(Bounding box coordinate data)

——————

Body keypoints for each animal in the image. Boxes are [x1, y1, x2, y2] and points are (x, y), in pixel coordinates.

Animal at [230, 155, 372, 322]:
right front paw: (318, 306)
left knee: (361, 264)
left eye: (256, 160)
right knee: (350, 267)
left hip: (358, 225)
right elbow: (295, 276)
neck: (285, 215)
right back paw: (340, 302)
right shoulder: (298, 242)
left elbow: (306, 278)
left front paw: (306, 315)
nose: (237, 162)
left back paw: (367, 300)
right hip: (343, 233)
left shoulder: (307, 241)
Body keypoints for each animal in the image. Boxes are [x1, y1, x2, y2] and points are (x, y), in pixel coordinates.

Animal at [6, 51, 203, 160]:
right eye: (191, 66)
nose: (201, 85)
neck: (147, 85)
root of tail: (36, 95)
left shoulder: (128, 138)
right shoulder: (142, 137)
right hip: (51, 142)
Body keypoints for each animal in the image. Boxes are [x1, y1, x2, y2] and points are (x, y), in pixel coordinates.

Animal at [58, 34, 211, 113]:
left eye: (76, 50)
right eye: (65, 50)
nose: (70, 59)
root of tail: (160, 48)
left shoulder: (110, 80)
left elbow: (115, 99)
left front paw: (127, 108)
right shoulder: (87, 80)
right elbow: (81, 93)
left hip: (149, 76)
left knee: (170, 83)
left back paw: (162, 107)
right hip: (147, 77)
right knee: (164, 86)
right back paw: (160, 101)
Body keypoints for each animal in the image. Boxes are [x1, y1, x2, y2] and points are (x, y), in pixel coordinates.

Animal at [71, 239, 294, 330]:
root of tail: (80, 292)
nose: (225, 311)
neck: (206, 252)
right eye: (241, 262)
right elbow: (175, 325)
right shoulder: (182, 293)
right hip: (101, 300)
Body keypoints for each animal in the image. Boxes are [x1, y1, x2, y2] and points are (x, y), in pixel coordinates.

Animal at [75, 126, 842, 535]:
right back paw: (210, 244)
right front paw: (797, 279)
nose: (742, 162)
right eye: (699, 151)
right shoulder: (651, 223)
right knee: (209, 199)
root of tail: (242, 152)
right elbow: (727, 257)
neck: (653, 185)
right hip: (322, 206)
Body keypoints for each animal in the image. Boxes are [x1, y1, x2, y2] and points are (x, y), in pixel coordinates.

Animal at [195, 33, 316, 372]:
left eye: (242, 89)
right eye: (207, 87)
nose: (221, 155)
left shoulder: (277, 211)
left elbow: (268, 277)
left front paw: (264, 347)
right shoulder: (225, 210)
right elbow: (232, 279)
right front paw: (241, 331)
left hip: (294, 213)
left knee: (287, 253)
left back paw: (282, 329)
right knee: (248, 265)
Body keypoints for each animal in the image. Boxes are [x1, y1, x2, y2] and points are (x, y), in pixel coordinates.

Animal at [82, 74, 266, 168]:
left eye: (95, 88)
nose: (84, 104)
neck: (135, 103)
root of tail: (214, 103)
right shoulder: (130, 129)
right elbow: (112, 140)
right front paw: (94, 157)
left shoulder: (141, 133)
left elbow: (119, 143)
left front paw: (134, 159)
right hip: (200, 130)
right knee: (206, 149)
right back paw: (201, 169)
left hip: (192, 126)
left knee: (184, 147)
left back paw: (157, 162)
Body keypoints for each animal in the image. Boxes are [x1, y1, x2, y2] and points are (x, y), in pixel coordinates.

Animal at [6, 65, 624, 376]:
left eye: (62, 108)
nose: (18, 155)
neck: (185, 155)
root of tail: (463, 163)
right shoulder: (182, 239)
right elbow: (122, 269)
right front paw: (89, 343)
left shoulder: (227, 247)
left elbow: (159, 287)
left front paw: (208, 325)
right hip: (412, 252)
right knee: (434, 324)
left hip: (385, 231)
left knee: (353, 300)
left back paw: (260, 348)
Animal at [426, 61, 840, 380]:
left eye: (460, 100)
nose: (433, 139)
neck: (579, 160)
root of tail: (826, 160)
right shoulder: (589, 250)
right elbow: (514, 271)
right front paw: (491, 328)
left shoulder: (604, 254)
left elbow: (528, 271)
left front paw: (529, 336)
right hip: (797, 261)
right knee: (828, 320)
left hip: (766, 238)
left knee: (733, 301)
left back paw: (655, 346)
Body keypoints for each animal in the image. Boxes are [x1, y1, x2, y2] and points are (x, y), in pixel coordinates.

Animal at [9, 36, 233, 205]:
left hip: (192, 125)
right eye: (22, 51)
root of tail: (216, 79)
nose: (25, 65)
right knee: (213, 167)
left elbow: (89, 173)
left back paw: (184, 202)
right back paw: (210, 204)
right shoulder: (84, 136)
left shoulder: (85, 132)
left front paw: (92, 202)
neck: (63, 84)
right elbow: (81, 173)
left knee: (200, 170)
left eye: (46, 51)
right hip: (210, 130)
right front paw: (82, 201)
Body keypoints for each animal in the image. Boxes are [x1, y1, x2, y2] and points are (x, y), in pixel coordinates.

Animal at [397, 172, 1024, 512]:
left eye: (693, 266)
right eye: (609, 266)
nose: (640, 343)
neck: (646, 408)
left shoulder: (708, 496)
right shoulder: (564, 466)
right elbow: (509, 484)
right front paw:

——————

WORK TO COMPLETE
Please copy only these lines, exactly: the first line of the records through the line containing "neck: (653, 185)", ends included.

ANSWER BOX
Body keypoints for each animal in the image. Boxes are [x1, y1, x2, y2] and points are (x, y), in pixel coordinates.

Animal at [230, 155, 372, 322]:
right front paw: (318, 306)
left knee: (361, 264)
left eye: (256, 160)
right knee: (350, 267)
left hip: (358, 225)
right elbow: (295, 276)
neck: (285, 215)
right back paw: (340, 302)
right shoulder: (298, 242)
left elbow: (306, 278)
left front paw: (306, 315)
nose: (237, 162)
left back paw: (367, 300)
right hip: (343, 233)
left shoulder: (307, 241)
Body keypoints for each animal in the image. Boxes are [x1, y1, x2, y2] and points are (x, y), in pixel coordinates.

Animal at [6, 51, 203, 160]:
right eye: (191, 66)
nose: (201, 85)
neck: (147, 85)
root of tail: (36, 95)
left shoulder: (128, 138)
right shoulder: (142, 137)
right hip: (51, 142)
Body keypoints for each animal in the image. Boxes are [x1, y1, x2, y2] and points are (x, y), in pixel coordinates.

Animal at [58, 34, 211, 113]:
left eye: (76, 50)
right eye: (65, 50)
nose: (70, 59)
root of tail: (160, 48)
left shoulder: (110, 80)
left elbow: (115, 99)
left front paw: (127, 108)
right shoulder: (87, 80)
right elbow: (81, 93)
left hip: (149, 76)
left knee: (170, 83)
left back paw: (162, 107)
right hip: (147, 77)
right knee: (164, 86)
right back paw: (160, 101)
Body keypoints for each animal in the image. Boxes are [x1, y1, x2, y2] and points are (x, y), in pixel coordinates.

Animal at [71, 239, 294, 330]:
root of tail: (80, 292)
nose: (225, 311)
neck: (206, 252)
right eye: (241, 262)
right elbow: (175, 325)
right shoulder: (182, 293)
right hip: (101, 300)
Body keypoints for each animal in the image. Boxes are [x1, y1, x2, y2] and points are (x, y), in pixel coordinates.

Animal at [75, 126, 842, 535]:
right back paw: (210, 244)
right front paw: (797, 279)
nose: (742, 162)
right eye: (699, 151)
right shoulder: (651, 223)
right knee: (209, 199)
root of tail: (242, 152)
right elbow: (727, 257)
neck: (653, 185)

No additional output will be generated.